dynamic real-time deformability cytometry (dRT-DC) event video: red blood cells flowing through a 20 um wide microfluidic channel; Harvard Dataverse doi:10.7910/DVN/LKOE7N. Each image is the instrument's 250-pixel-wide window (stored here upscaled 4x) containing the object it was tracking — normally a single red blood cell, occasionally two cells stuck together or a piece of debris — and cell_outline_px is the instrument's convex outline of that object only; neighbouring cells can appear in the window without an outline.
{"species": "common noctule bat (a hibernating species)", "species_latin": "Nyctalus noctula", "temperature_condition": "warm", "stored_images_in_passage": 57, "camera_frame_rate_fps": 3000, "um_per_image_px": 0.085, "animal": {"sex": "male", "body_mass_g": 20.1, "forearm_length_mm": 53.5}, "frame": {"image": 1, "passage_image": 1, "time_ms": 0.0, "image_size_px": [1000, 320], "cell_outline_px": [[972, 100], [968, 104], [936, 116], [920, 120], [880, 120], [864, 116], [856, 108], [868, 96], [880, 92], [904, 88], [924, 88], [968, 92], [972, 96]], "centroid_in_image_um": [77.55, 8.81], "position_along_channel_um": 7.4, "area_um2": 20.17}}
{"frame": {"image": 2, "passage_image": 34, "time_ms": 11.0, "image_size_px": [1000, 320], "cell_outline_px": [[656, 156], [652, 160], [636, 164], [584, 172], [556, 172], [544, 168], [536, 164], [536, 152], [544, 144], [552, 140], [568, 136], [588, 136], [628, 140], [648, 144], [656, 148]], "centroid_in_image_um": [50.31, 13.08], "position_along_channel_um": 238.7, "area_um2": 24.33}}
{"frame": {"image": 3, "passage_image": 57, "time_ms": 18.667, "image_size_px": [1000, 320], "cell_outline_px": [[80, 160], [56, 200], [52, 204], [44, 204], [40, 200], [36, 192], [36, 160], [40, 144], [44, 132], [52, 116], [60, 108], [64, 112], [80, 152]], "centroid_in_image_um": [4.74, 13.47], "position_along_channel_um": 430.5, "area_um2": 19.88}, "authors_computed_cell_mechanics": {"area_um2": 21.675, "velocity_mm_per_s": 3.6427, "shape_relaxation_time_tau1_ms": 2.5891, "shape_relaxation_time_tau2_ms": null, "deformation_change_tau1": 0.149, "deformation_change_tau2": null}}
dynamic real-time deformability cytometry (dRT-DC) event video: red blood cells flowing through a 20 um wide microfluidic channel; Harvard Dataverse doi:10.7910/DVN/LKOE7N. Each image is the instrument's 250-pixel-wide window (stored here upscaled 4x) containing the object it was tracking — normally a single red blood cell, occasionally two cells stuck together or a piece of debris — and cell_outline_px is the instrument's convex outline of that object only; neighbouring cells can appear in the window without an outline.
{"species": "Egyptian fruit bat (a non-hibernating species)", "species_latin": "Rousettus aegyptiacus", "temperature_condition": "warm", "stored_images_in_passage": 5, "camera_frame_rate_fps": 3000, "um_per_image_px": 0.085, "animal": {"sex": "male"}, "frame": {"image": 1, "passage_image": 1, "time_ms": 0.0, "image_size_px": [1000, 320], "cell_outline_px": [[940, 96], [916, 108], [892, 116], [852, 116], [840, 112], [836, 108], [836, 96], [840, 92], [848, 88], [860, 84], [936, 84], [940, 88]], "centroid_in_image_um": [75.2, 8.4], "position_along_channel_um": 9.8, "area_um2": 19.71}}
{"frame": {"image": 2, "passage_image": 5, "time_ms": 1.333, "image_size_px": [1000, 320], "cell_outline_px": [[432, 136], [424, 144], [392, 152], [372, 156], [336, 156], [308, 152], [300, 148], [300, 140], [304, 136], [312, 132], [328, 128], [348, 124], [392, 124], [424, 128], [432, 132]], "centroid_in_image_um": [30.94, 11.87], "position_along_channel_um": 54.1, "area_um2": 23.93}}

★ ★ ★ ★

Task description
Print every record exactly as it was given.

The response
dynamic real-time deformability cytometry (dRT-DC) event video: red blood cells flowing through a 20 um wide microfluidic channel; Harvard Dataverse doi:10.7910/DVN/LKOE7N. Each image is the instrument's 250-pixel-wide window (stored here upscaled 4x) containing the object it was tracking — normally a single red blood cell, occasionally two cells stuck together or a piece of debris — and cell_outline_px is the instrument's convex outline of that object only; neighbouring cells can appear in the window without an outline.
{"species": "common noctule bat (a hibernating species)", "species_latin": "Nyctalus noctula", "temperature_condition": "warm", "stored_images_in_passage": 57, "camera_frame_rate_fps": 3000, "um_per_image_px": 0.085, "animal": {"sex": "male", "body_mass_g": 20.1, "forearm_length_mm": 53.5}, "frame": {"image": 1, "passage_image": 1, "time_ms": 0.0, "image_size_px": [1000, 320], "cell_outline_px": [[972, 100], [968, 104], [936, 116], [920, 120], [880, 120], [864, 116], [856, 108], [868, 96], [880, 92], [904, 88], [924, 88], [968, 92], [972, 96]], "centroid_in_image_um": [77.55, 8.81], "position_along_channel_um": 7.4, "area_um2": 20.17}}
{"frame": {"image": 2, "passage_image": 34, "time_ms": 11.0, "image_size_px": [1000, 320], "cell_outline_px": [[656, 156], [652, 160], [636, 164], [584, 172], [556, 172], [544, 168], [536, 164], [536, 152], [544, 144], [552, 140], [568, 136], [588, 136], [628, 140], [648, 144], [656, 148]], "centroid_in_image_um": [50.31, 13.08], "position_along_channel_um": 238.7, "area_um2": 24.33}}
{"frame": {"image": 3, "passage_image": 57, "time_ms": 18.667, "image_size_px": [1000, 320], "cell_outline_px": [[80, 160], [56, 200], [52, 204], [44, 204], [40, 200], [36, 192], [36, 160], [40, 144], [44, 132], [52, 116], [60, 108], [64, 112], [80, 152]], "centroid_in_image_um": [4.74, 13.47], "position_along_channel_um": 430.5, "area_um2": 19.88}, "authors_computed_cell_mechanics": {"area_um2": 21.675, "velocity_mm_per_s": 3.6427, "shape_relaxation_time_tau1_ms": 2.5891, "shape_relaxation_time_tau2_ms": null, "deformation_change_tau1": 0.149, "deformation_change_tau2": null}}
dynamic real-time deformability cytometry (dRT-DC) event video: red blood cells flowing through a 20 um wide microfluidic channel; Harvard Dataverse doi:10.7910/DVN/LKOE7N. Each image is the instrument's 250-pixel-wide window (stored here upscaled 4x) containing the object it was tracking — normally a single red blood cell, occasionally two cells stuck together or a piece of debris — and cell_outline_px is the instrument's convex outline of that object only; neighbouring cells can appear in the window without an outline.
{"species": "Egyptian fruit bat (a non-hibernating species)", "species_latin": "Rousettus aegyptiacus", "temperature_condition": "warm", "stored_images_in_passage": 5, "camera_frame_rate_fps": 3000, "um_per_image_px": 0.085, "animal": {"sex": "male"}, "frame": {"image": 1, "passage_image": 1, "time_ms": 0.0, "image_size_px": [1000, 320], "cell_outline_px": [[940, 96], [916, 108], [892, 116], [852, 116], [840, 112], [836, 108], [836, 96], [840, 92], [848, 88], [860, 84], [936, 84], [940, 88]], "centroid_in_image_um": [75.2, 8.4], "position_along_channel_um": 9.8, "area_um2": 19.71}}
{"frame": {"image": 2, "passage_image": 5, "time_ms": 1.333, "image_size_px": [1000, 320], "cell_outline_px": [[432, 136], [424, 144], [392, 152], [372, 156], [336, 156], [308, 152], [300, 148], [300, 140], [304, 136], [312, 132], [328, 128], [348, 124], [392, 124], [424, 128], [432, 132]], "centroid_in_image_um": [30.94, 11.87], "position_along_channel_um": 54.1, "area_um2": 23.93}}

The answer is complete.